Questo non vuol dire che sia in corso un flirt tra Pd e Lega. Ma che sarà assai difficile una ricomposizione nelle urne del vecchio centrodestra. «Libertà di voto», ha tuonato Bobo Maroni, fulminando il governatore Formigoni che auspicava un soccorso verde nei ballottaggi. E così il Pdl ora punta sui grillini: ha offerto sostegno all’unico candidato 5 stelle in corsa, Matteo Afker, che sfida il Pd Mario Pioli a Garbagnate. Ma quelli non ne vogliono sapere di apparentamenti, anche se il coordinatore si è spinto sino a offrire assessorati ai grillini in cambio del loro appoggio negli altri Comuni dove si torna alle urne. «Non sanno più cosa inventarsi», sorride Pioli, che ha già governato Garbagnate per 16 anni e ora parte dal 43,7% contro il 10% del grillino. A parte il corteggiamento dei grillini, al Pdl decimato restano poche carte. «Che devo dire, qui a Monza c’è un ottimo clima», sorride il candidato Pd Scanagatti, 57 anni, anche lui ex Ds, dirigente d’azienda. «Pdl e Lega possono anche cercare di ritrovarsi, ma da due sconfitte non nasce una vittoria». Lui, che ha costruito il suo successo dialogando con i tanti comitati di cittadini che sono nati in città contro le scelte urbanistiche del vecchio sindaco, va avanti per la sua strada. «Stiamo con i piedi per terra, ma c’è un elemento di soddisfazione: la Lega ha fallito e noi ci siamo fatti trovare pronti, in contatto con i cittadini e i loro bisogni insoddisfatti». Il comasco Lucini gli fa sponda: «Lo sa che ai banchetti tanta gente di centrodestra ha detto che mi votava perché di quelli non ne poteva più? Un signore mi ha preso per un braccio: “Io ho sempre votato Lega, ma lo so che voi i bambini non li mangiate…”».

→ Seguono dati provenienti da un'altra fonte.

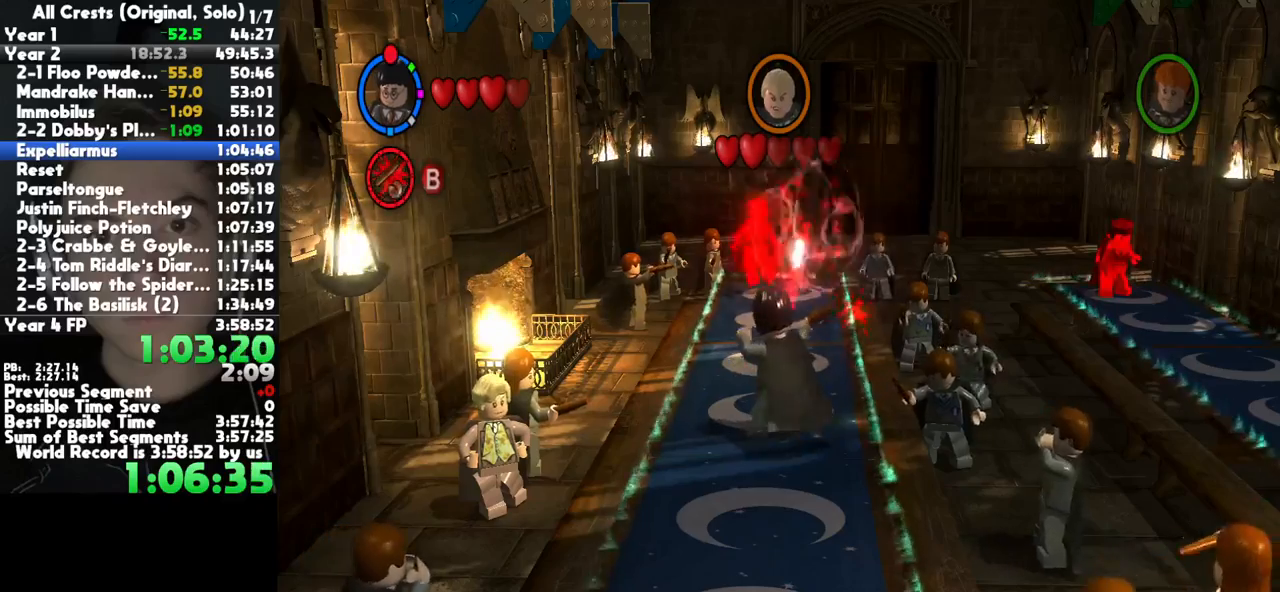
{"buttons": [], "right_stick": "center", "button_events": [[100, "B", "up"], [183, "B", "down"], [300, "B", "up"]]}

I voti leghisti, dunque. Molti sono rimasti a casa, buona parte nelle file dei grillini. «Ma qui da noi c’è anche tanta gente di sinistra che votava Lega che è tornata a casa», spiega Zaffaroni da Cassano Magnago. «Noi siamo tornati tra i cittadini in modo capillare e abbiamo anche saputo presentare volti nuovi», sorride Stefania Bonaldi, classe 1970, eletta sindaco al primo turno a Crema. Anche lei, come Scanagatti e Lucini, ha guidato per anni il Pd sui banchi dell’opposizione.

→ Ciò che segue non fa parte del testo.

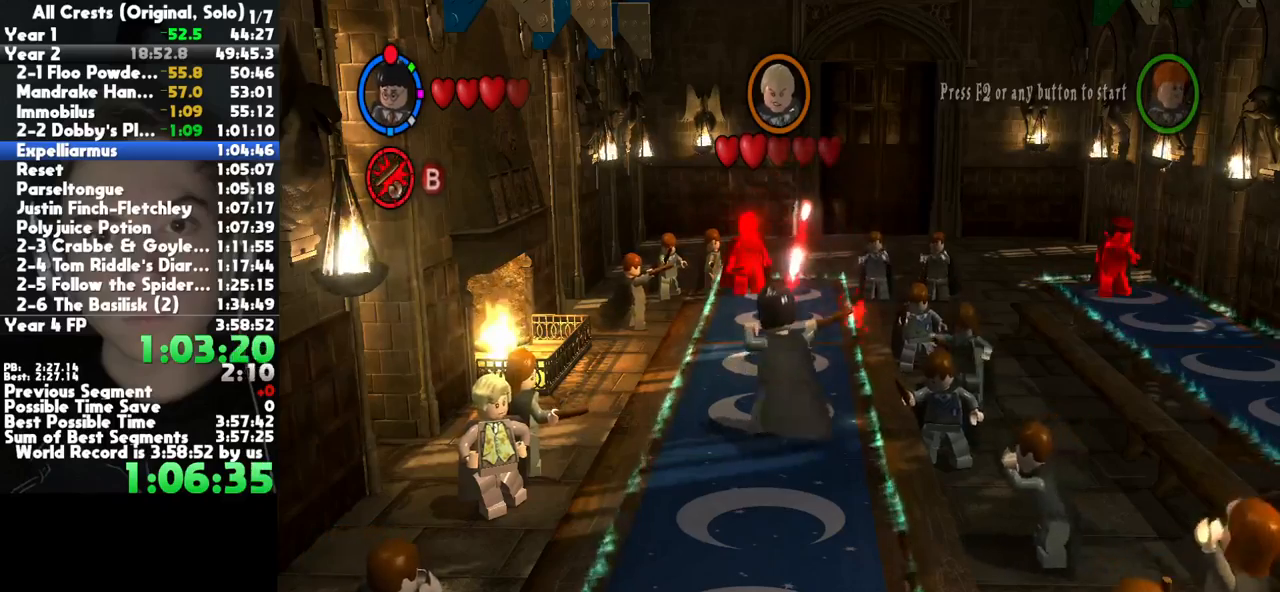
{"buttons": [], "right_stick": "center", "button_events": []}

Gente che ha contribuito a cambiare la geografia politica lombarda. Con il centrosinistra che vince al primo turno a Cesano Maderno e Pieve Emanuele (la cittadina sede nel 1991 del congresso fondativo della Lega Nord), è in testa in luoghi difficili come Desenzano del Garda e Melegnano, prova a giocarsela anche a Legnano, Erba e Magenta. A Tradate la favorita è Laura Cavallotti, una ex dirigente del Comune che a un certo punto, «stufa delle troppe cementificazioni», ha deciso di correre con una civica e si è alleata col Pd: 30% contro il 29,4% del leghista Gianluca Crosta. Un distacco esilissimo, una sfida che appare in salita. Ma lei non si dà per vinta. Del resto alle regionali di due anni fa Pdl e Lega facevano il 60%. «Niente fanfare», avverte il deputato Pd Daniele Marantelli. «Per noi c’è ancora molto lavoro da fare…».